I went over and he showed me the magazine. It was a special issue about the slogans written on walls from the time of the German occupation up to today. He pointed to a black and white photograph. On a wall was written: Michael Ramos 19 years old address 11 Nemesis Street I will be executed 8-9-44 . And beneath, in capital letters: LONG LIVE THE FATHERLAND .
Michael, I said. Same name.
Look at the caption. Read the caption, man.
I read it.
Last words of a young man sentenced to death written on the walls of the Gestapo’s basement cells on Merlin Street. A message with no recipient, written in the heat of the moment and therefore subjective, today it offers a cool, unprejudiced witness regarding the postmodern subjects of History .
Well, I said. Isn’t that nice. Happy things. Now come and help with the Scot because al-Fatah will be back soon and we’ll have him to deal with.
Michalis went over to the machine. I followed him. He bent down and took one of the few pieces of ice the Scot had spat out and held it in his hand. He squeezed it tightly until a trickle of water came out from between his fingers. Suddenly his face was bright red.
I don’t understand, he said. What does it mean, a slogan written in the heat of the moment? He was nineteen years old. They were going to kill him at any minute. I mean, how was he supposed to be writing? Without a care in the world? Cool as a cucumber? And all that shit about unprejudiced witnesses and the postmodern subjects of history. What kind of person could write a thing like that? How can they be so. Just so. It’s true, time is the worst healer. Time hardens people.

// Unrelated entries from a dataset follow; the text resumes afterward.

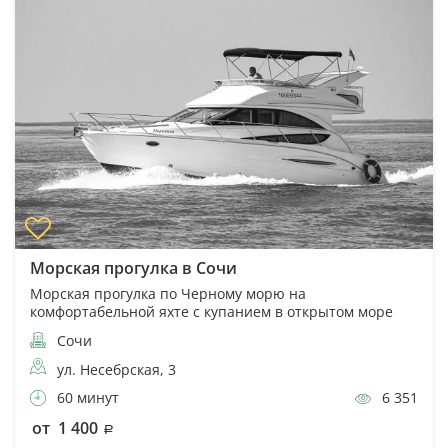
Морская прогулка в Сочи
Морская прогулка по Черному морю на
комфортабельной яхте с купанием в открытом море
Сочи
ул. Несебрская, 3
60 минут
6 351
от 1 400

He hesitated for a minute and then said:
I want to swear. If you only knew how much I want to swear. But I can’t. I can’t even talk about it, you know? And since I can’t say what I’m feeling I’m afraid I’ll stop having those feelings. That they’ll be lost. It’s the silence that really scares me. It’s inhuman. How much silence can a person carry inside?
He looked at me as if he were expecting an answer.
He opened his fist. The ice had melted.
It’s your own heat of the moment now, I said. Come on, forget it. There’s no making sense of things like that.
I felt his eyes burning my cheek. But he didn’t say anything.